# Brief
Every line of the listing should be transcribed exactly, with nothing left out.

# Extracted records
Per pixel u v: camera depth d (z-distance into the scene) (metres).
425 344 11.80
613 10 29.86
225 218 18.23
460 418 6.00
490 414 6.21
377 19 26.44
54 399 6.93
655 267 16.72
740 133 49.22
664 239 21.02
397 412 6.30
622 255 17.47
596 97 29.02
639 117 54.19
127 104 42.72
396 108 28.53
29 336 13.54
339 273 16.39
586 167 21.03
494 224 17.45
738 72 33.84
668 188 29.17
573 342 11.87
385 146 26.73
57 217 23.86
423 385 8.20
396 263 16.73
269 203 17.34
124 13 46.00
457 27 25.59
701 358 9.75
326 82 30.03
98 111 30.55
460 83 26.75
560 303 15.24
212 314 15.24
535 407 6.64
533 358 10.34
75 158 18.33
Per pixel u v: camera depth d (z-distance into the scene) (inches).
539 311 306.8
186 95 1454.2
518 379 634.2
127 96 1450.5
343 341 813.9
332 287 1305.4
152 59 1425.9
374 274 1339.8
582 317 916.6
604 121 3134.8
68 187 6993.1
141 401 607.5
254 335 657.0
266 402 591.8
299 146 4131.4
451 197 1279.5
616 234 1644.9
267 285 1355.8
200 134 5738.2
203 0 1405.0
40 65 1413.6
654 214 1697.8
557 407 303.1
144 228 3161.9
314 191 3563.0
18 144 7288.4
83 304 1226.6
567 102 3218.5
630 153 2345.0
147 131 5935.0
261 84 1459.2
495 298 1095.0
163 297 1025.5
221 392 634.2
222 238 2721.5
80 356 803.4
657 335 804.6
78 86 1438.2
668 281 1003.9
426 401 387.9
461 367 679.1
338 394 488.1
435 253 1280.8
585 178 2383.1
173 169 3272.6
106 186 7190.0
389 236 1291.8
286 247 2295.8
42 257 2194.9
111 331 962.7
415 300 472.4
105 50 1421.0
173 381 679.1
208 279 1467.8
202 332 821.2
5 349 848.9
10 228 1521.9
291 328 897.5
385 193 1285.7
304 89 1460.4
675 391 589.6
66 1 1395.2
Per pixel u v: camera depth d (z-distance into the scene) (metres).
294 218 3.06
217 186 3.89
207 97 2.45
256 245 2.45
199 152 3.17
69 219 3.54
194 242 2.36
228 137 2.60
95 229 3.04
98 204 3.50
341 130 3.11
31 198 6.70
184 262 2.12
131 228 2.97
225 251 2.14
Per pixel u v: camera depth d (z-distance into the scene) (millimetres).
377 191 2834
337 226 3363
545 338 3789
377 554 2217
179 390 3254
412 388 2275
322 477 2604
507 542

# Solution to this exercise
Per pixel u v: camera depth d (z-distance into the scene) (metres).
425 344 11.80
613 10 29.86
225 218 18.23
460 418 6.00
490 414 6.21
377 19 26.44
54 399 6.93
655 267 16.72
740 133 49.22
664 239 21.02
397 412 6.30
622 255 17.47
596 97 29.02
639 117 54.19
127 104 42.72
396 108 28.53
29 336 13.54
339 273 16.39
586 167 21.03
494 224 17.45
738 72 33.84
668 188 29.17
573 342 11.87
385 146 26.73
57 217 23.86
423 385 8.20
396 263 16.73
269 203 17.34
124 13 46.00
457 27 25.59
701 358 9.75
326 82 30.03
98 111 30.55
460 83 26.75
560 303 15.24
212 314 15.24
535 407 6.64
533 358 10.34
75 158 18.33
Per pixel u v: camera depth d (z-distance into the scene) (inches).
539 311 306.8
186 95 1454.2
518 379 634.2
127 96 1450.5
343 341 813.9
332 287 1305.4
152 59 1425.9
374 274 1339.8
582 317 916.6
604 121 3134.8
68 187 6993.1
141 401 607.5
254 335 657.0
266 402 591.8
299 146 4131.4
451 197 1279.5
616 234 1644.9
267 285 1355.8
200 134 5738.2
203 0 1405.0
40 65 1413.6
654 214 1697.8
557 407 303.1
144 228 3161.9
314 191 3563.0
18 144 7288.4
83 304 1226.6
567 102 3218.5
630 153 2345.0
147 131 5935.0
261 84 1459.2
495 298 1095.0
163 297 1025.5
221 392 634.2
222 238 2721.5
80 356 803.4
657 335 804.6
78 86 1438.2
668 281 1003.9
426 401 387.9
461 367 679.1
338 394 488.1
435 253 1280.8
585 178 2383.1
173 169 3272.6
106 186 7190.0
389 236 1291.8
286 247 2295.8
42 257 2194.9
111 331 962.7
415 300 472.4
105 50 1421.0
173 381 679.1
208 279 1467.8
202 332 821.2
5 349 848.9
10 228 1521.9
291 328 897.5
385 193 1285.7
304 89 1460.4
675 391 589.6
66 1 1395.2
Per pixel u v: camera depth d (z-distance into the scene) (metres).
294 218 3.06
217 186 3.89
207 97 2.45
256 245 2.45
199 152 3.17
69 219 3.54
194 242 2.36
228 137 2.60
95 229 3.04
98 204 3.50
341 130 3.11
31 198 6.70
184 262 2.12
131 228 2.97
225 251 2.14
Per pixel u v: camera depth d (z-distance into the scene) (millimetres).
377 191 2834
337 226 3363
545 338 3789
377 554 2217
179 390 3254
412 388 2275
322 477 2604
507 542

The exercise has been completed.